[Exercise material]
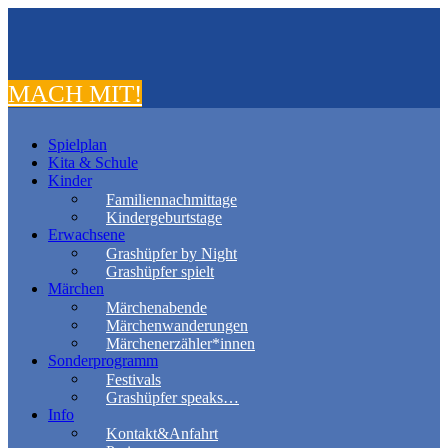
MACH MIT!
Spielplan
Kita & Schule
Kinder
Familiennachmittage
Kindergeburtstage
Erwachsene
Grashüpfer by Night
Grashüpfer spielt
Märchen
Märchenabende
Märchenwanderungen
Märchenerzähler*innen
Sonderprogramm
Festivals
Grashüpfer speaks…
Info
Kontakt&Anfahrt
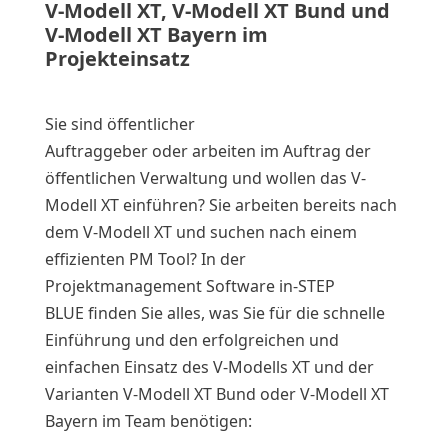
V-Modell XT, V-Modell XT Bund und
V-Modell XT Bayern im
Projekteinsatz
Sie sind öffentlicher
Auftraggeber oder arbeiten im Auftrag der
öffentlichen Verwaltung und wollen das V-
Modell XT einführen? Sie arbeiten bereits nach
dem V-Modell XT und suchen nach einem
effizienten PM Tool? In der
Projektmanagement Software in-STEP
BLUE finden Sie alles, was Sie für die schnelle
Einführung und den erfolgreichen und
einfachen Einsatz des V-Modells XT und der
Varianten V-Modell XT Bund oder V-Modell XT
Bayern im Team benötigen:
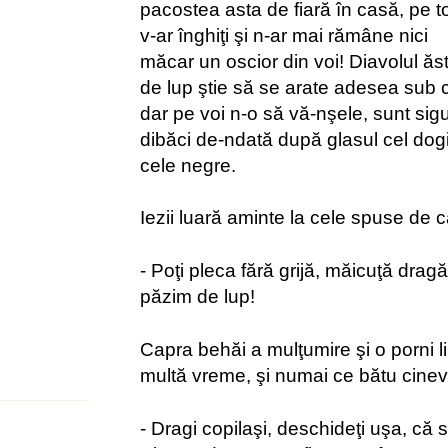
pacostea asta de fiară în casă, pe to
v-ar înghiţi şi n-ar mai rămâne nici
măcar un oscior din voi! Diavolul ăs
de lup ştie să se arate adesea sub ch
dar pe voi n-o să vă-nşele, sunt sigur
dibăci de-ndată după glasul cel dogi
cele negre.
Iezii luară aminte la cele spuse de c
- Poţi pleca fără grijă, măicuţă dragă
păzim de lup!
Capra behăi a mulţumire şi o porni li
multă vreme, şi numai ce bătu cineva
- Dragi copilaşi, deschideţi uşa, că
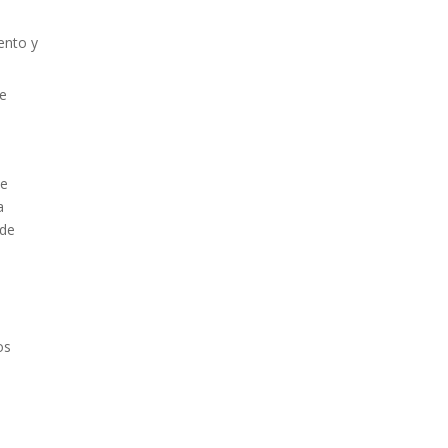
ento y
ue
te
a
 de
os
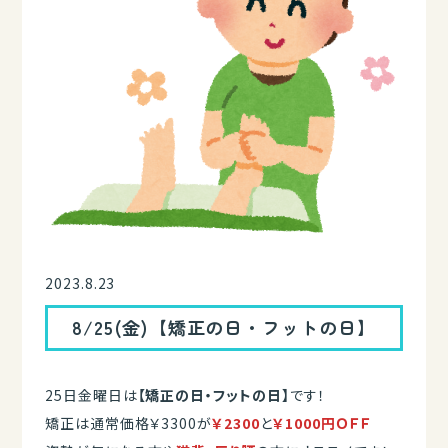
2023.8.23
8/25(金)【矯正の日・フットの日】
25日金曜日は
【矯正の日・フットの日】
です！
矯正は通常価格￥3300が
￥2300
と
￥1000円ＯＦＦ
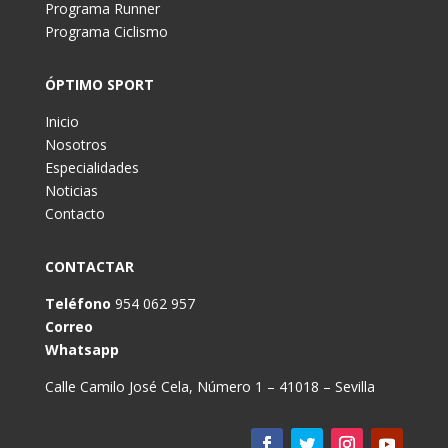
Programa Runner
Programa Ciclismo
ÓPTIMO SPORT
Inicio
Nosotros
Especialidades
Noticias
Contacto
CONTACTAR
Teléfono
954 062 957
Correo
Whatsapp
Calle Camilo José Cela, Número 1 – 41018 – Sevilla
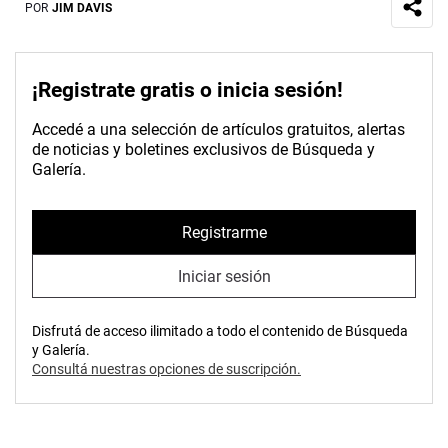
POR
JIM DAVIS
¡Registrate gratis o inicia sesión!
Accedé a una selección de artículos gratuitos, alertas
de noticias y boletines exclusivos de Búsqueda y
Galería.
Registrarme
Iniciar sesión
Disfrutá de acceso ilimitado a todo el contenido de Búsqueda
y Galería.
Consultá nuestras opciones de suscripción.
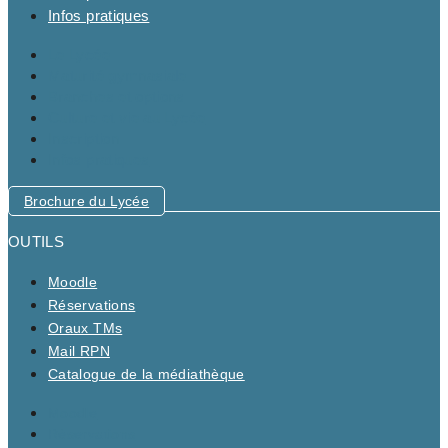
Infos pratiques
Le Lycée
Maturité gymnasiale
Branches et options
Culture et vie au Lycée
Inscription
Infos pratiques
Brochure du Lycée
OUTILS
Moodle
Réservations
Oraux TMs
Mail RPN
Catalogue de la médiathèque
Moodle
Réservations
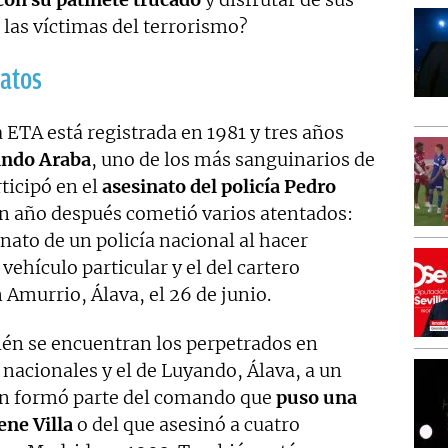
 las víctimas del terrorismo?
natos
 ETA está registrada en 1981 y tres años
ndo Araba
, uno de los más sanguinarios de
rticipó en el
asesinato del policía Pedro
 un año después cometió varios atentados:
nato de un policía nacional al hacer
vehículo particular y el del cartero
n Amurrio, Álava, el 26 de junio.
ién se encuentran los perpetrados en
s nacionales y el de Luyando, Álava, a un
ién formó parte del comando que
puso una
ene Villa
o del que asesinó a cuatro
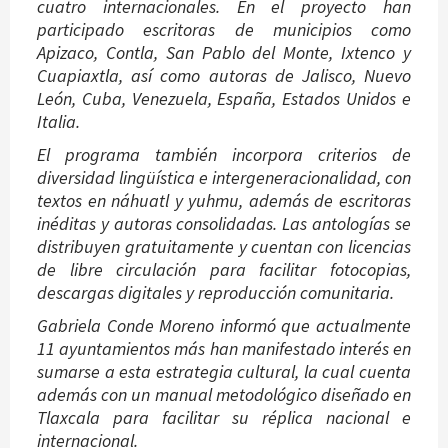
cuatro internacionales. En el proyecto han
participado escritoras de municipios como
Apizaco, Contla, San Pablo del Monte, Ixtenco y
Cuapiaxtla, así como autoras de Jalisco, Nuevo
León, Cuba, Venezuela, España, Estados Unidos e
Italia.
El programa también incorpora criterios de
diversidad lingüística e intergeneracionalidad, con
textos en náhuatl y yuhmu, además de escritoras
inéditas y autoras consolidadas. Las antologías se
distribuyen gratuitamente y cuentan con licencias
de libre circulación para facilitar fotocopias,
descargas digitales y reproducción comunitaria.
Gabriela Conde Moreno informó que actualmente
11 ayuntamientos más han manifestado interés en
sumarse a esta estrategia cultural, la cual cuenta
además con un manual metodológico diseñado en
Tlaxcala para facilitar su réplica nacional e
internacional.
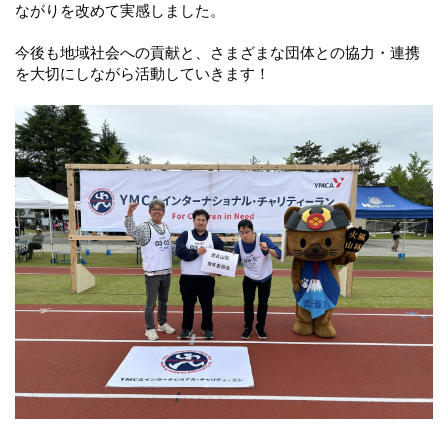
ながりを改めて実感しました。
今後も地域社会への貢献と、さまざまな団体との協力・連携
を大切にしながら活動していきます！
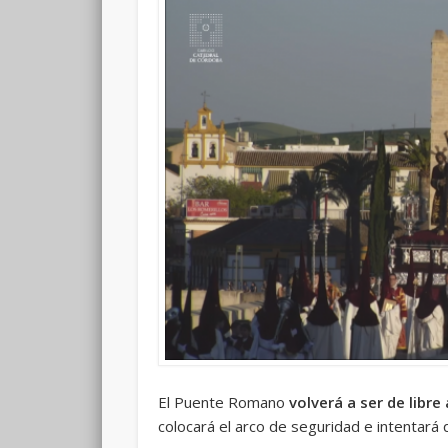
El Puente Romano
volverá a ser de libre
colocará el arco de seguridad e intentará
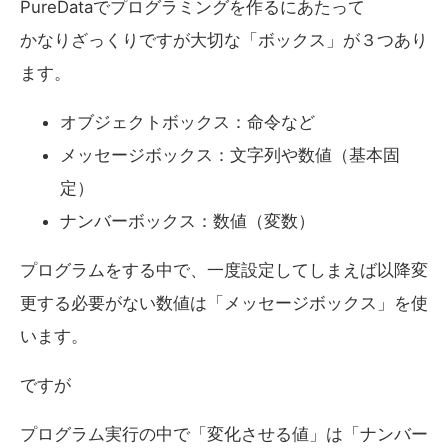
PureDataでプログラミングを作るにあたって
かなりざっくりですが大切な「ボックス」が３つあり
ます。
オブジェクトボックス：命令など
メッセージボックス：文字列や数値（基本固
定）
ナンバーボックス：数値（変数）
プログラムをする中で、一度設定してしまえば以降変
更する必要がない数値は「メッセージボックス」を使
います。
ですが
プログラム実行の中で「変化させる値」は「ナンバー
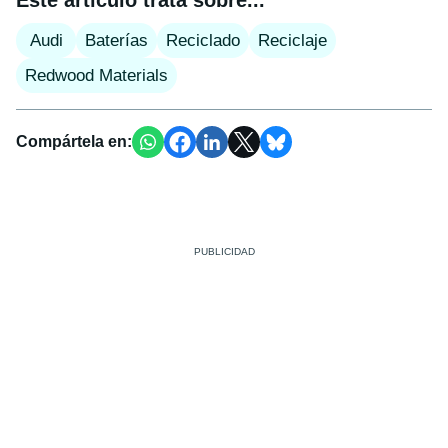
Audi
Baterías
Reciclado
Reciclaje
Redwood Materials
Compártela en:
[/Exercise material]
Your assignment> Please identify each line in the records above that contains the word "Álava" and copy it out in full.

Reply to the exercise>
n Amurrio, Álava, el 26 de junio.
s nacionales y el de Luyando, Álava, a un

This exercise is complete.